Hi guys, anyone found a solution yet?
No, I didn't solve this problem.
We switched to BERT (and pytorch)...
So, I have a workaround but it is somewhat impractical. Obtain the vocabulary of your dataset, then create an embedding file similar to a word2vec or glove file (ie. word 1024-dim-weights per line). And then implement an custom weight embedding layer, it worked ok for Spanish.
@bazzmx do you have a code snippet?
This is based on this blog post
First generate a list of unique words in your vocabulary and obtain their corresponding elmo embbedings using elmoformanylangs using sent2elmo and save to a file that contains one word and its 1024_dim_weights per line. In this example this file is emb_table.txt and the words that compose my vocabulary are the set of lemmas and words that will be used during training and testing
vocab = list(set(list(words_train)+list(lemmas_train))) # unique words in your vocabulary
enumerated_vocab = enumerate(sorted(vocab), 1) # indexed words
index_labels = {} # index_no:word/label dict
for i in enumerated_vocab:
index_labels[i[0]]=i[1] # appends words and indexes to dict
labels_index = {v:k for k,v in index_labels.items()} # reversed dict = word/labels:index
With these dictionaries then you create the index to embedding matrix. Now that you are working with indexes you have to remember to convert all your words (string) to these indexes (int32).
embeddings_index = {}
f = open("./emb_table.txt", encoding="utf8") # opens generated elmo embeddings file
for line in f:
values = line.split() # splits each line
word = values[0] # first value is the word entry
coefs = np.asarray(values[1:], dtype='float32') # the rest is converted to an embedding array
embeddings_index[word] = coefs # appends data to dict
f.close()
Now we generate an embedding matrix putting all the pieces together:
EMBEDDING_DIM = 1024 # elmo's default size
embedding_matrix = np.zeros((len(vocab) + 1, EMBEDDING_DIM)) # creates a nx1024 matrix
for word, i in labels_index.items():
embedding_vector = embeddings_index.get(word)
if embedding_vector is not None:
embedding_matrix[i] = embedding_vector
With all this elements then you add an input layer and an embedding layer to your model, the input will be int32 because you have to convert each word to its index, then the embedding layer will assign the corresponding weights to each index:
input_words = Input(shape=(max_len,), dtype="int32", name="input_words")
EMB = Embedding(len(vocab) + 1,
EMBEDDING_DIM,
weights=[embedding_matrix],
input_length=(max_len,),
trainable=False, name="embedding")
emb_text = EMB(input_words)
Your input words should be an array of indexes that you can convert again to words using the dictionaries that were created.
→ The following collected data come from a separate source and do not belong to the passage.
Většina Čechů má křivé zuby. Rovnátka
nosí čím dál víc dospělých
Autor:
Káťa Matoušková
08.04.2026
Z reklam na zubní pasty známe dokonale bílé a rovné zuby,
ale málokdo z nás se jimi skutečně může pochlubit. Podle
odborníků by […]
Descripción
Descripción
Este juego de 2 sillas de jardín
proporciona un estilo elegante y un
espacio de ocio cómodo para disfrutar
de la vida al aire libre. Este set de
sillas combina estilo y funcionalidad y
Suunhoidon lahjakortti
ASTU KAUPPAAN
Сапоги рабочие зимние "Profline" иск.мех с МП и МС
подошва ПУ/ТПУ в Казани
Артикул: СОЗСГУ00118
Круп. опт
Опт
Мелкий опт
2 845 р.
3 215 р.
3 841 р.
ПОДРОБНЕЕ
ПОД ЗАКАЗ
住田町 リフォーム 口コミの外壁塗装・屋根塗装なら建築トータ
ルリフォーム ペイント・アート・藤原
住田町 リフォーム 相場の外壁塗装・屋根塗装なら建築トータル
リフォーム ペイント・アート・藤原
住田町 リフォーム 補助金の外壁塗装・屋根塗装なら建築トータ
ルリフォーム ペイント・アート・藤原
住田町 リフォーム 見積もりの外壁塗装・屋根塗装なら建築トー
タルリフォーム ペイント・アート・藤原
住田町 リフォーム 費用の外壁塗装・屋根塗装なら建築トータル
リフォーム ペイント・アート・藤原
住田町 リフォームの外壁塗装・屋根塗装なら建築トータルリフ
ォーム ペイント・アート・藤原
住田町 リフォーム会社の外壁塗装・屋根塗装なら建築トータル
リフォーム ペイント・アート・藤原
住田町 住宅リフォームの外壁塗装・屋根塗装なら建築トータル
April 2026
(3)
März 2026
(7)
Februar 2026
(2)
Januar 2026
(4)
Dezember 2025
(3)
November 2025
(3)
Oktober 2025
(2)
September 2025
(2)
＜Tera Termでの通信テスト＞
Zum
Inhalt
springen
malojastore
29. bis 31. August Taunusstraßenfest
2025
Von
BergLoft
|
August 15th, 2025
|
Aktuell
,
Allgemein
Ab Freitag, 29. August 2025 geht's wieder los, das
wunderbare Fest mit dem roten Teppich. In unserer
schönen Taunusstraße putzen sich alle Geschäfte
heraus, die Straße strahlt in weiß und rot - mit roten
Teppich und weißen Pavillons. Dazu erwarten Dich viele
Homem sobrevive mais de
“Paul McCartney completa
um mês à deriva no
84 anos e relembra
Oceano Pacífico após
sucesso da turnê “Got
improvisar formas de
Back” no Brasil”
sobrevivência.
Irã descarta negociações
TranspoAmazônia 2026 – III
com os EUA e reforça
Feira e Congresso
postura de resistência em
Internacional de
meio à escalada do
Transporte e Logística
This is an impractical workaround but it does the job for now, the key limitations are that you don't have acces to the embeddings in the same way that you would using tfhub.
I tried using the lambda layer approach but I ended up getting errors related to tensors and map_fn, etc,
Anyone was able to make text classification in Keras successfully with sentence vectors?